§ **PROBLEM STATEMENT**
Report how many lines of the material below contain the string "much", treating uppercase and lowercase as different, and give only that number.

§ **Page-level text extractions**
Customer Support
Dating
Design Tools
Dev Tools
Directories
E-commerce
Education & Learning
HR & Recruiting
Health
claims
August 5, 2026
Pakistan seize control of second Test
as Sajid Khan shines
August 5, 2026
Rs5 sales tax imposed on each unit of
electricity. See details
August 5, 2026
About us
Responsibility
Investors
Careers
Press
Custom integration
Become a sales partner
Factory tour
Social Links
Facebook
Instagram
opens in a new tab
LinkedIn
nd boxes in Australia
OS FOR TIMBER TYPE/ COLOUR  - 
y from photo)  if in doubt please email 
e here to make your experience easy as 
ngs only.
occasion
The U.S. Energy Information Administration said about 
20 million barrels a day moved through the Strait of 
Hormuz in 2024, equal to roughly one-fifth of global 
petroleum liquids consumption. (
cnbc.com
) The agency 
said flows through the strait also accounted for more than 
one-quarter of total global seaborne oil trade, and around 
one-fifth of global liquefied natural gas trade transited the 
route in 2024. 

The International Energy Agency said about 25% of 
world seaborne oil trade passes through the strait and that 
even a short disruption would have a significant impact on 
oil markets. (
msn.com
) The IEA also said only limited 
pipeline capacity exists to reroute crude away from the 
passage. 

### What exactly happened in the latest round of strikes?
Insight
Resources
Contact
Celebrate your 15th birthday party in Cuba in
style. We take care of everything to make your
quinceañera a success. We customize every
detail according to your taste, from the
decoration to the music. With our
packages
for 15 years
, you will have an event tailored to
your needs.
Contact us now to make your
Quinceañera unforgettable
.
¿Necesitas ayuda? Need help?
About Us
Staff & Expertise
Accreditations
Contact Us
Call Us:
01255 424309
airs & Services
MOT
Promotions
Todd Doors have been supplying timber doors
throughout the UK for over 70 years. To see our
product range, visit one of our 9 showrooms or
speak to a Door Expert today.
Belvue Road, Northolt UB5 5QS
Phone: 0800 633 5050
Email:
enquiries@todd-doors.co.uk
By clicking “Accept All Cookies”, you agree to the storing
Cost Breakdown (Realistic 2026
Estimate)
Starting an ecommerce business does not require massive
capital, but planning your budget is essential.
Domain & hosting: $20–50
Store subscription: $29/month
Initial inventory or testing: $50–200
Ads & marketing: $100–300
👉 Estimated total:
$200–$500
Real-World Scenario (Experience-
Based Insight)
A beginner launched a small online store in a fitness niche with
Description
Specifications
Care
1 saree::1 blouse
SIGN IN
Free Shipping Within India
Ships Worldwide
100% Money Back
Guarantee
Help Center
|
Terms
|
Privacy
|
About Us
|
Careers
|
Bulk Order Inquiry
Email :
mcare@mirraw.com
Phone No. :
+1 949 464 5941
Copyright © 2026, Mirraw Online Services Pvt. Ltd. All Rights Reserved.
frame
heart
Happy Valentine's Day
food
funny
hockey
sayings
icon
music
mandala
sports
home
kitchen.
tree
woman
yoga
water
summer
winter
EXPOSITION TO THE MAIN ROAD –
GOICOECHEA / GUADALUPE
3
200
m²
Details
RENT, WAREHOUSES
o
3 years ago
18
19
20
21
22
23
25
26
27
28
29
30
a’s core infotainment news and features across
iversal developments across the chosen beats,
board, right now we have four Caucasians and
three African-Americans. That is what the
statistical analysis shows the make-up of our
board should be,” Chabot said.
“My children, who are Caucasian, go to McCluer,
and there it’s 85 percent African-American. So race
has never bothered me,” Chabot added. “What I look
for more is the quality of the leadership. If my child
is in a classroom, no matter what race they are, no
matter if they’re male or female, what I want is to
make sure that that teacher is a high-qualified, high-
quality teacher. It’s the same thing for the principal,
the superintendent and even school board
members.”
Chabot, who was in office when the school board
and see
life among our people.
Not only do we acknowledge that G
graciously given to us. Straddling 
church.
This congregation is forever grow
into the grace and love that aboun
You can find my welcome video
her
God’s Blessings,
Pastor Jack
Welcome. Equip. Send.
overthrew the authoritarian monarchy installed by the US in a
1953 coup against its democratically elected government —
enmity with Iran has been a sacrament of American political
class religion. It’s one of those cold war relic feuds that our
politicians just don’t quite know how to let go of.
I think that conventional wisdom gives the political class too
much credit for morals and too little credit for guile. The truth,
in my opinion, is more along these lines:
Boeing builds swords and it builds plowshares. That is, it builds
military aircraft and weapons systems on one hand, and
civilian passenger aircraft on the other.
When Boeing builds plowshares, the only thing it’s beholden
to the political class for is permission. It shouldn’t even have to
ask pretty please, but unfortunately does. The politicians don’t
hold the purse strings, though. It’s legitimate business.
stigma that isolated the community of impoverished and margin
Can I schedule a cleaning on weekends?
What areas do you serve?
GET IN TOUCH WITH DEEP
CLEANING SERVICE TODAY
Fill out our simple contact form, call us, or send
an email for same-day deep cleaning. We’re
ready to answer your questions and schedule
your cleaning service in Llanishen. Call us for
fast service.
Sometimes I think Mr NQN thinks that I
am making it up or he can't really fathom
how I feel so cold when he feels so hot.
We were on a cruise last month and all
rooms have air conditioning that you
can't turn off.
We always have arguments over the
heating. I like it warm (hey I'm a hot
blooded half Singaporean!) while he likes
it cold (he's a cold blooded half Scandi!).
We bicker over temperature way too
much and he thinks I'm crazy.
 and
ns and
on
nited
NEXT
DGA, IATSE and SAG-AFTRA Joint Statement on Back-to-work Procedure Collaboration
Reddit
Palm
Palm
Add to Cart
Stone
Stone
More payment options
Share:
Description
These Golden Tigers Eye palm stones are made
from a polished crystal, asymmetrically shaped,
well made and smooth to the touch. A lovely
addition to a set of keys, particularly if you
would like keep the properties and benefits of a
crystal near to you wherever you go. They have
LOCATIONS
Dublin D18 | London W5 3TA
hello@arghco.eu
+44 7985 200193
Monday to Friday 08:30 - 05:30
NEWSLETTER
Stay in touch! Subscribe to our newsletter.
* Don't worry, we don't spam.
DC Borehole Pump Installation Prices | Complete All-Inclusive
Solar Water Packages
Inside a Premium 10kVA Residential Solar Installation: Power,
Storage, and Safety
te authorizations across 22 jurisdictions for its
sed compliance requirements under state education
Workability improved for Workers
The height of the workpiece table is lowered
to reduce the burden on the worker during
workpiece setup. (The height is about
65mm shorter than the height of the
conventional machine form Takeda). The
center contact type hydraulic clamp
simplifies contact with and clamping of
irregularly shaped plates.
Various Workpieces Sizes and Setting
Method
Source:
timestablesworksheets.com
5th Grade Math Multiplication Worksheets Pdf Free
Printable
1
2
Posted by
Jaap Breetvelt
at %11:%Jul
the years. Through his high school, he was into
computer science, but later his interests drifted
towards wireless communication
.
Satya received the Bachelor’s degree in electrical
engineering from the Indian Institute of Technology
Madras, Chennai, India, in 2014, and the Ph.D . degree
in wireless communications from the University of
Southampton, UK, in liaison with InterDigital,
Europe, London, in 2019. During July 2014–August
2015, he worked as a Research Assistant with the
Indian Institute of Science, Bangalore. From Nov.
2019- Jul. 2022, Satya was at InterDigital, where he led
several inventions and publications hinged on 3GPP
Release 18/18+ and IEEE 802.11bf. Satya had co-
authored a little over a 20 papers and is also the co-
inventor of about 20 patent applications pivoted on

§ **SOLUTION TO THIS EXERCISE**
2